WASHINGTON (7/9/14)--A clarification has been issued to mortgage lending rules that states when a borrower dies, the name of the borrower's heir generally may be added to the mortgage without triggering the Consumer Financial Protection Bureau's ability-to-repay rule. The clarification, issued by the CFPB, is meant to help surviving family members who acquire title to a property to take over their loved one's mortgage.
"Losing a loved one should not mean also losing your home. Today's interpretive rule makes it clear that when family members inherit property, they can take over the mortgage without jumping through unnecessary hoops," said CFPB Director Richard Cordray. "This gives heirs an opportunity to work with the lender to pay off the loan or seek a loan modification."
If a property is legally transferred from family members to their heirs with an outstanding loan still on the property, there can be consequences if the heir cannot add their name to the mortgage. For example, a creditor can deny a loan modification on the grounds that the heir is not officially named on the mortgage.

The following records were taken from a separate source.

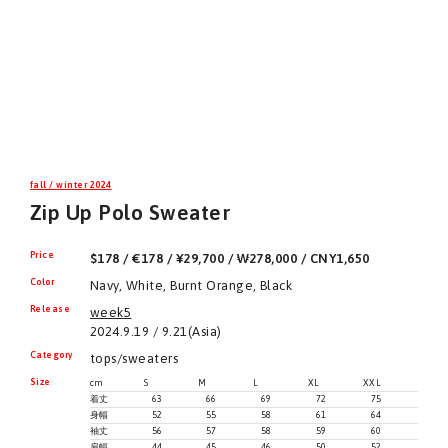
fall / winter 2024
Zip Up Polo Sweater
Price
$178 / €178 / ¥29,700 / ₩278,000 / CNY1,650
Color
Navy, White, Burnt Orange, Black
Release
week5
2024.9.19 / 9.21(Asia)
Category
tops/sweaters
Size
cm
S
M
L
XL
XXL
着丈
63
66
69
72
75
身幅
52
55
58
61
64
袖丈
56
57
58
59
60
肩幅
44
45
46
50
52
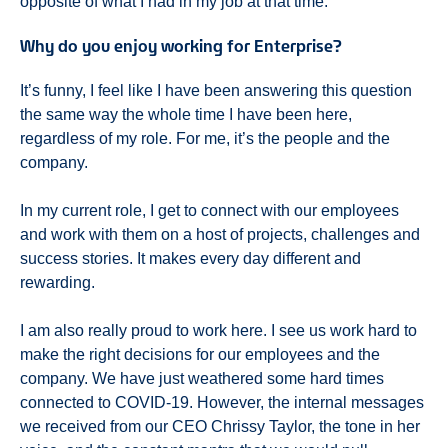
opposite of what I had in my job at that time.
Why do you enjoy working for Enterprise?
It’s funny, I feel like I have been answering this question
the same way the whole time I have been here,
regardless of my role. For me, it’s the people and the
company.
In my current role, I get to connect with our employees
and work with them on a host of projects, challenges and
success stories. It makes every day different and
rewarding.
I am also really proud to work here. I see us work hard to
make the right decisions for our employees and the
company. We have just weathered some hard times
connected to COVID-19. However, the internal messages
we received from our CEO Chrissy Taylor, the tone in her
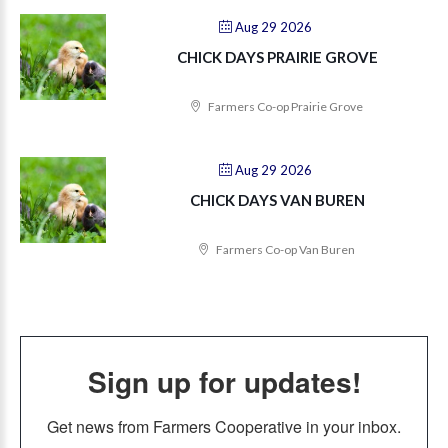
Aug 29 2026
CHICK DAYS PRAIRIE GROVE
Farmers Co-op Prairie Grove
Aug 29 2026
CHICK DAYS VAN BUREN
Farmers Co-op Van Buren
Sign up for updates!
Get news from Farmers Cooperative in your inbox.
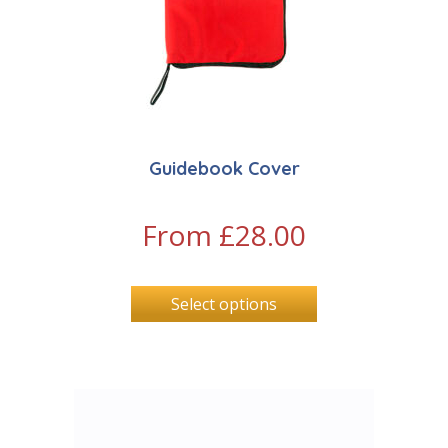
Guidebook Cover
From
£
28.00
Select options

Since an heir has already acquired the title to the home, the new rule allows the heir's name to be added to the title without triggering the ability-to-repay requirements. The ability-to-repay rule requires lenders make a reasonable, good-faith determination that prospective borrowers have the ability to repay their loans.

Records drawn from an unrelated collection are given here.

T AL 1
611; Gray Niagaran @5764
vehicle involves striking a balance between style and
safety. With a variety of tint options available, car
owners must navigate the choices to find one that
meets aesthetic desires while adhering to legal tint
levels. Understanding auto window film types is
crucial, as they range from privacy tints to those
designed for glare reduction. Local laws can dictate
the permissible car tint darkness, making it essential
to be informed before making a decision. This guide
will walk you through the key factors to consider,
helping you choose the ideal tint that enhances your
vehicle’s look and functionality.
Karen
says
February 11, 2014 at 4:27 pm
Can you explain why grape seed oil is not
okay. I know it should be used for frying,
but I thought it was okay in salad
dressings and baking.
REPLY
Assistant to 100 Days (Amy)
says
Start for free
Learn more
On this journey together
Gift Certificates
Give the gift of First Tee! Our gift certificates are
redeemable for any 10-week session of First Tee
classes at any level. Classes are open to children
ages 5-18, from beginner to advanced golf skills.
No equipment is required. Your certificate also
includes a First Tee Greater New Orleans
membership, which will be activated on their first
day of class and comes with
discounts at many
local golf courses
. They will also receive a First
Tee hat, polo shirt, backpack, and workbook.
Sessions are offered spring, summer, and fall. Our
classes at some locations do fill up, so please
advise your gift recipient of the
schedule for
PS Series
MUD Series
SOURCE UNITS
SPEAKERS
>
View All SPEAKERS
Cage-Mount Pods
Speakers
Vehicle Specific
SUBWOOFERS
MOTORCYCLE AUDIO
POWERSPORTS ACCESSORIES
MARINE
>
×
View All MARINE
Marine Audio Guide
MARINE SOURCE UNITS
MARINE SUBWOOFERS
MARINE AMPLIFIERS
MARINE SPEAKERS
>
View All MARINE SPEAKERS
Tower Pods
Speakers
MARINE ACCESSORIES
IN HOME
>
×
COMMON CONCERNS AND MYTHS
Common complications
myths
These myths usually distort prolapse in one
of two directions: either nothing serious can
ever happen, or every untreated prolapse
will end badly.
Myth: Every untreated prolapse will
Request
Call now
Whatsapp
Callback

In addition, the rule does not require the creditor to determine the heir's ability to repay the mortgage before formally recognizing the heir as the borrower. As the named borrower, the heir may more easily be able to obtain account information, pay off the loan, or seek a loan modification.
The rule can also apply to other family-related transfers, including transfers to living trusts, transfers during life from parents to children and transfers resulting from divorce or legal separation.
Cordray also issued a memo Tuesday clarifying that the CFPB, to the extent permitted by federal law, "recognizes all lawful marriages valid at the time of the marriage in the jurisdiction where the marriage was celebrated."
This rule means any terms used in laws, regulations and policies administered by the CFPB related to family and marital status shall now include lawful same-sex marriages and lawfully married same-sex spouses. This includes the Equal Credit Opportunity Act, Fair Debt Collection Practices Act, Truth in Lending Act and Real Estate Settlement Procedures Act.